Exercise prompt ▸
In the records below, find the line holding "vfov_deg: 23.8" and the line holding "f_number: 2.2". Set down both, with every line between them, exactly.
--- Task input ---
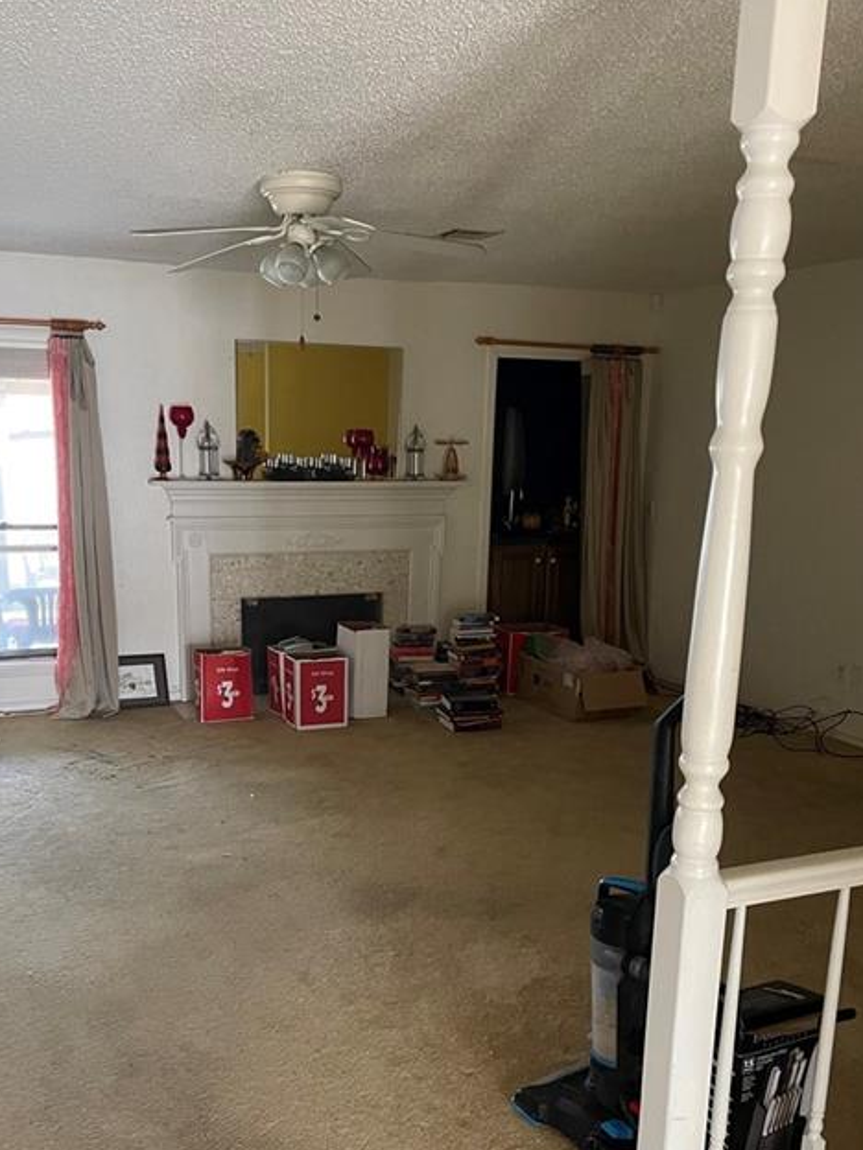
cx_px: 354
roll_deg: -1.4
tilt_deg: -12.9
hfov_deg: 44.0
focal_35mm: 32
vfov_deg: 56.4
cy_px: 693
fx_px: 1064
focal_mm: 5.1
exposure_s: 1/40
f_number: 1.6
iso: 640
---
--- Task input ---
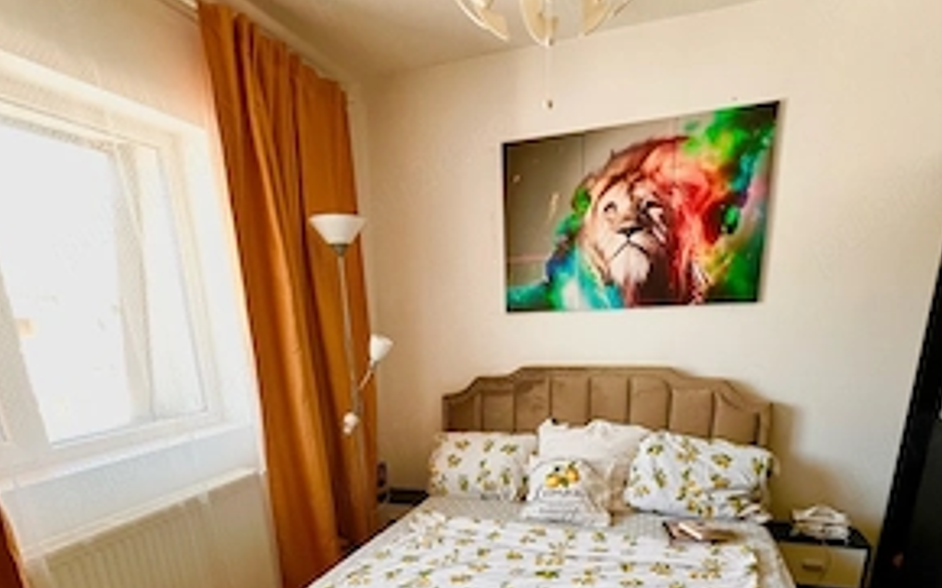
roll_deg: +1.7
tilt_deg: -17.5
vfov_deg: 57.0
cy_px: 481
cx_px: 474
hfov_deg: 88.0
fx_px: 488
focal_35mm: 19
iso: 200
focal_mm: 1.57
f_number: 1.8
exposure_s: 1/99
---
--- Task input ---
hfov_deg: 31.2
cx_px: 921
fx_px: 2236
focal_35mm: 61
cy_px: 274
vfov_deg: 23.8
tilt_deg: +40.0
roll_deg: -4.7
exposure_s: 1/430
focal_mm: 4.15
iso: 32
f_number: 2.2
---
Answer section ▸
vfov_deg: 23.8
tilt_deg: +40.0
roll_deg: -4.7
exposure_s: 1/430
focal_mm: 4.15
iso: 32
f_number: 2.2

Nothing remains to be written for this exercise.